Formosan Savages and Southeast Asia

I’ve long felt that the indigenous peoples of Taiwan should be included as members of Southeast Asia. There are clear commonalities between their lifestyles and those of people in places like Borneo and the mountains of the Southeast Asian mainland.

woman

The Atayal woman above, for instance, reminds me of pictures that I have seen of tattooed minority women in Burma.

taiyaru

Japanese photographers were among the first people (perhaps the first?) to take pictures of the indigenous peoples of Taiwan. They started to do so not long after they had obtained that island as a colonial possession in the late nineteenth century, when it was known to people in the West as Formosa, and when the “savages” on the island, like this group here, were still culturally very distinct.

paiwan

That said, it is also clear that there was a lot of cultural mixing that went on, as the attire of this elite Paiwan couple indicates.

man and woman

With this commoner couple, however, we see the same situation where the woman is dressed in what appears to be a more Sinicized outfit.

Amis couple

This Amis couple is similar.

headman

This headman from Pingdong County, on the other hand, looks defiantly indigenous.

warrior

As does this warrior here.

These pictures come from the East Asian Image Collection at Lafayette College. The links above are to pages that contain source information for each picture.

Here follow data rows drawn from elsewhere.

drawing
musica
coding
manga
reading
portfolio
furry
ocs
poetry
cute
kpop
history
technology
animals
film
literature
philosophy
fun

3 thoughts on “Formosan Savages and Southeast Asia

  1. This is an interesting finding! But could you please explain more about your statement “the indigenous peoples of Taiwan should be included as members of Southeast Asia?” You mean indigenous peoples of Taiwan might have been from SEA? Thank you so much!

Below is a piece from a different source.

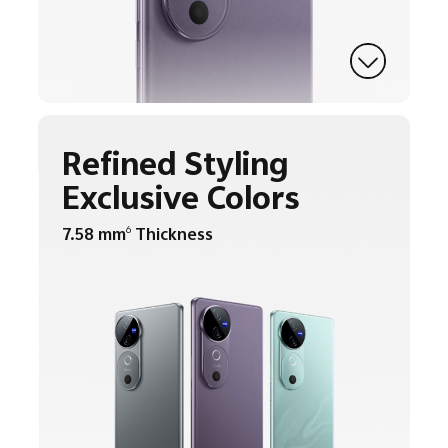
Refined Styling
Exclusive Colors
7.58 mm
Thickness
6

  2. First of all, what we today call “Southeast Asia” is a modern invention, so we have to be careful how we use that term.

    Basically, I don’t feel satisfied with the way that people have tried to define Southeast Asia (like Anthony Reid in his Southeast Asia in the Age of Commerce). People have tried to make an argument for cultural coherence, but they do so by picking and choosing things from various peoples who (as I see it) “formed” at different times and under different conditions.

    I think there was once (let’s say around 500 BC) quite a lot of cultural coherence to an area that stretched from at least the Yangzi River all the way to the islands of what is today Indonesia. What was that culture like? Well a lot of people lived in houses on stilts, or even longhouses. They headhunted. Tattoos were an important part of their culture. . . In other words, this cultural world was a lot like what we can still see traces of in these pictures from Taiwan.

    That world changed in many ways, however, as people in this vast region interacted with people and ideas from areas outside this region. As a result, if we were to go back in time say 300 years and visit Ayutthaya, Ha Noi and Melaka, we would find a lot of cultural variation.

    However, not everyone changed as dramatically as others. Therefore, if on our trip 300 years ago we also visited the mountains of Taiwan and Sumatra, and the jungles of Borneo, I think we would have found people who were culturally quite similar in many ways, and whose cultures (although having changed plenty through their contacts with others) still contained quite a few elements that were part of the larger cultural world of say 500 BC.

    It is of course dangerous to say that there is an “original” culture, or that there are some people who “remain unchanged” etc. However, my sense is that the lifestyle of the people in these pictures is more like the way people lived across the vast area south of the Yangzi and north of Australia before certain people adopted other ideas about how to live.

    Many of the people who we call “Southeast Asian” today (the Malays, the Vietnamese, the Burmans, the Thai) are all people who formed new cultures through the adoption and use of cultural practices and beliefs that were not indigenous to the region (Islam, Buddhism, etc.). So to me, they are a different kind of “Southeast Asian” than are the headhunters of Borneo, the Philippines and Taiwan. In many cases, people like the Vietnamese and the Malays defined themselves in opposition to these other peoples.

    And as for where the indigenous people in Taiwan came from – that’s a big debate. If you look on the web for the “Austronesian migration debate” or something like that, you’ll easily be able to find more on that. Whatever the case may be, I think it’s safe to say that there was plenty of movement throughout the entire area from the Yangzi to the Indonesian islands starting way back in time.